### The input ###

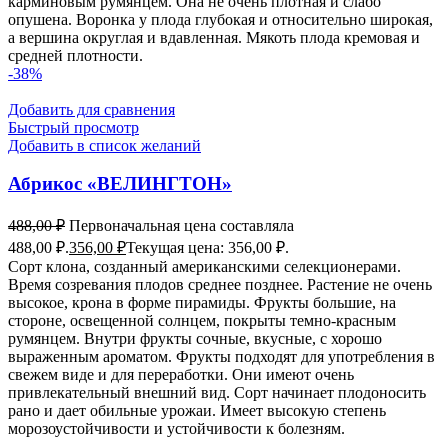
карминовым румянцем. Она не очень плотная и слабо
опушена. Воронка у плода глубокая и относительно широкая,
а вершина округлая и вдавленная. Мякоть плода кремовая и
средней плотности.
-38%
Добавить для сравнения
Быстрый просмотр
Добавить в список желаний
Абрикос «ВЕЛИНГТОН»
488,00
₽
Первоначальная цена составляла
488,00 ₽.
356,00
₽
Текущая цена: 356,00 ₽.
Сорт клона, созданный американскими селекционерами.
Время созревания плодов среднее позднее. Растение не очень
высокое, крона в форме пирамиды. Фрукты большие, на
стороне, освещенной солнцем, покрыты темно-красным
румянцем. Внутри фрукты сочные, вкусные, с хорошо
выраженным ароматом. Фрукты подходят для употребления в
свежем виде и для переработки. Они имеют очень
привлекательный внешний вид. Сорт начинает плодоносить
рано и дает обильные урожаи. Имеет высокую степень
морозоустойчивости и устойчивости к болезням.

###

Work to be completed. Copy out all of the lines above word for word, and leave the picture out of your answer.

Answer section.
карминовым румянцем. Она не очень плотная и слабо
опушена. Воронка у плода глубокая и относительно широкая,
а вершина округлая и вдавленная. Мякоть плода кремовая и
средней плотности.
-38%
Добавить для сравнения
Быстрый просмотр
Добавить в список желаний
Абрикос «ВЕЛИНГТОН»
488,00
₽
Первоначальная цена составляла
488,00 ₽.
356,00
₽
Текущая цена: 356,00 ₽.
Сорт клона, созданный американскими селекционерами.
Время созревания плодов среднее позднее. Растение не очень
высокое, крона в форме пирамиды. Фрукты большие, на
стороне, освещенной солнцем, покрыты темно-красным
румянцем. Внутри фрукты сочные, вкусные, с хорошо
выраженным ароматом. Фрукты подходят для употребления в
свежем виде и для переработки. Они имеют очень
привлекательный внешний вид. Сорт начинает плодоносить
рано и дает обильные урожаи. Имеет высокую степень
морозоустойчивости и устойчивости к болезням.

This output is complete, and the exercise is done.